REQUIRED ACTION 1
Condense the paragraph of the court opinion that begins "Michael J. Little appeals" into a shorter version that keeps its main facts.

TEXT PROVIDED

== Segment start ==

UNITED STATES of America, Appellee, v. Michael J. LITTLE, aka Sealed Defendant 1, Defendant-Appellant.
Michael J. Little appeals from the judgment of conviction on nineteen counts arising from a scheme to conceal assets from the Internal Revenue Service. After the death of Harry Seggerman in 2001, Little and a foreign associate gathered millions of dollars held in Seggerman's undisclosed offshore accounts and placed them in a Swiss trust called Lixam Proviso. Little then helped transfer the Lixam assets under the guise of gifts or loans to Seggerman's surviving spouse and children. He was paid about half-a-million dollars for his role.
In connection with that scheme, Little was charged and found guilty on one count of corruptly impeding the administration of the IRS, 26 U.S.C. § 7212(a); one count of conspiracy to defraud the United States, 18 U.S.C. § 371; and ten counts of willfully assisting in the filing of false Forms 3520 (Annual Return to Report Transactions with Foreign Trusts and Receipt of Certain Foreign Gifts), 26 U.S.C. § 7206(2). Little was also convicted on additional counts relating to his failure to file his own tax returns or Report of Foreign Bank and Financial Accounts (“FBAR”). He was sentenced to twenty months’ imprisonment and a one-year term of supervised release. He was further ordered to pay $4,352,889.71 to the United States in restitution, an order from which he also now appeals. We assume the parties’ familiarity with the underlying facts, procedural history, and issues on appeal.

== Segment end ==

REQUIRED ACTION 2
Copy the portion of the entries that opens with the line containing "AP007 Active Performance" and runs through the end of the entries, with both ends included. Omit the pictures.

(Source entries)

== Segment start ==

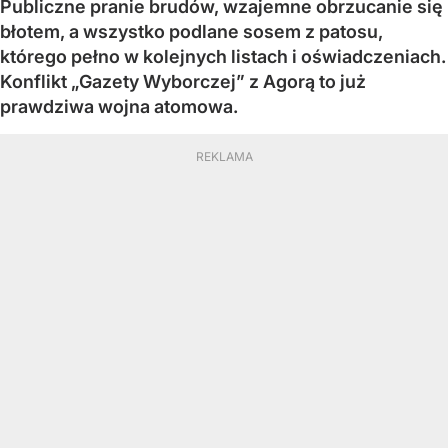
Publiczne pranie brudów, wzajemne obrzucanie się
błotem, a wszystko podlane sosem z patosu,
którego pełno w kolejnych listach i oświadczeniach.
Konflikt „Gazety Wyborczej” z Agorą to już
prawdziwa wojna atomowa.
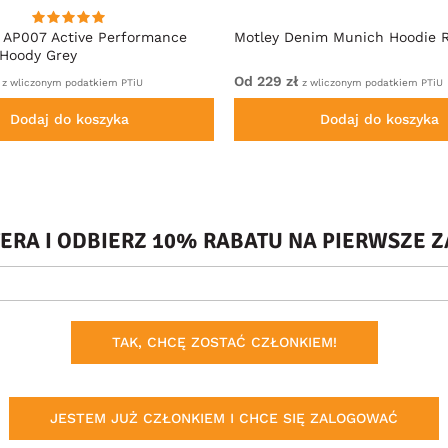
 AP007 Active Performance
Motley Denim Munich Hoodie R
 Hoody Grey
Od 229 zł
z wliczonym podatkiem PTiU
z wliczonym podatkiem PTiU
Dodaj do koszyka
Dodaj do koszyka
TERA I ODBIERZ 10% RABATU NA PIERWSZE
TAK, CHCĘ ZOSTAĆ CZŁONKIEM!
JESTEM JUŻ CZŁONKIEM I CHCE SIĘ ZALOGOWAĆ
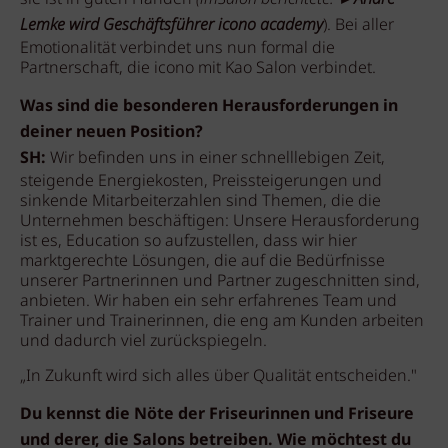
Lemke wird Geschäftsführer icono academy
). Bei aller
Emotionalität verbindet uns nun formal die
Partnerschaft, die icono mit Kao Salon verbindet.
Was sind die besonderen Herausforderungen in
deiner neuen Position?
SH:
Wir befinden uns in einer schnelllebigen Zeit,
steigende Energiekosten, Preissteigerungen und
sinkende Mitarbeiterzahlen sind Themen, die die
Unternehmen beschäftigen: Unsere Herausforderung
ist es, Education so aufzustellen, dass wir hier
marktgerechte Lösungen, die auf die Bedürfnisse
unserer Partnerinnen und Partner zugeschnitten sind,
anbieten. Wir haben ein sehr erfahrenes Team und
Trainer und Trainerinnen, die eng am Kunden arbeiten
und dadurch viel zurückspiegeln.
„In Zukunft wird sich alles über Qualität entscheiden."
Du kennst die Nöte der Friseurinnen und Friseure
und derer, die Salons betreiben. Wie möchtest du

== Segment end ==

RESPONSE BOX 1
Michael J. Little appeals his conviction on nineteen counts arising from a scheme to hide assets from the IRS. After Harry Seggerman died in 2001, Little and a foreign associate collected millions of dollars from Seggerman's undisclosed offshore accounts and placed them in a Swiss trust, Lixam Proviso. Little then helped transfer the Lixam assets to Seggerman's surviving spouse and children, presented as gifts or loans. He was paid about half a million dollars for his role.

RESPONSE BOX 2
 AP007 Active Performance
Motley Denim Munich Hoodie R
 Hoody Grey
Od 229 zł
z wliczonym podatkiem PTiU
z wliczonym podatkiem PTiU
Dodaj do koszyka
Dodaj do koszyka
TERA I ODBIERZ 10% RABATU NA PIERWSZE
TAK, CHCĘ ZOSTAĆ CZŁONKIEM!
JESTEM JUŻ CZŁONKIEM I CHCE SIĘ ZALOGOWAĆ
Lemke wird Geschäftsführer icono academy
). Bei aller
Emotionalität verbindet uns nun formal die
Partnerschaft, die icono mit Kao Salon verbindet.
Was sind die besonderen Herausforderungen in
deiner neuen Position?
SH:
Wir befinden uns in einer schnelllebigen Zeit,
steigende Energiekosten, Preissteigerungen und
sinkende Mitarbeiterzahlen sind Themen, die die
Unternehmen beschäftigen: Unsere Herausforderung
ist es, Education so aufzustellen, dass wir hier
marktgerechte Lösungen, die auf die Bedürfnisse
unserer Partnerinnen und Partner zugeschnitten sind,
anbieten. Wir haben ein sehr erfahrenes Team und
Trainer und Trainerinnen, die eng am Kunden arbeiten
und dadurch viel zurückspiegeln.
„In Zukunft wird sich alles über Qualität entscheiden."
Du kennst die Nöte der Friseurinnen und Friseure
und derer, die Salons betreiben. Wie möchtest du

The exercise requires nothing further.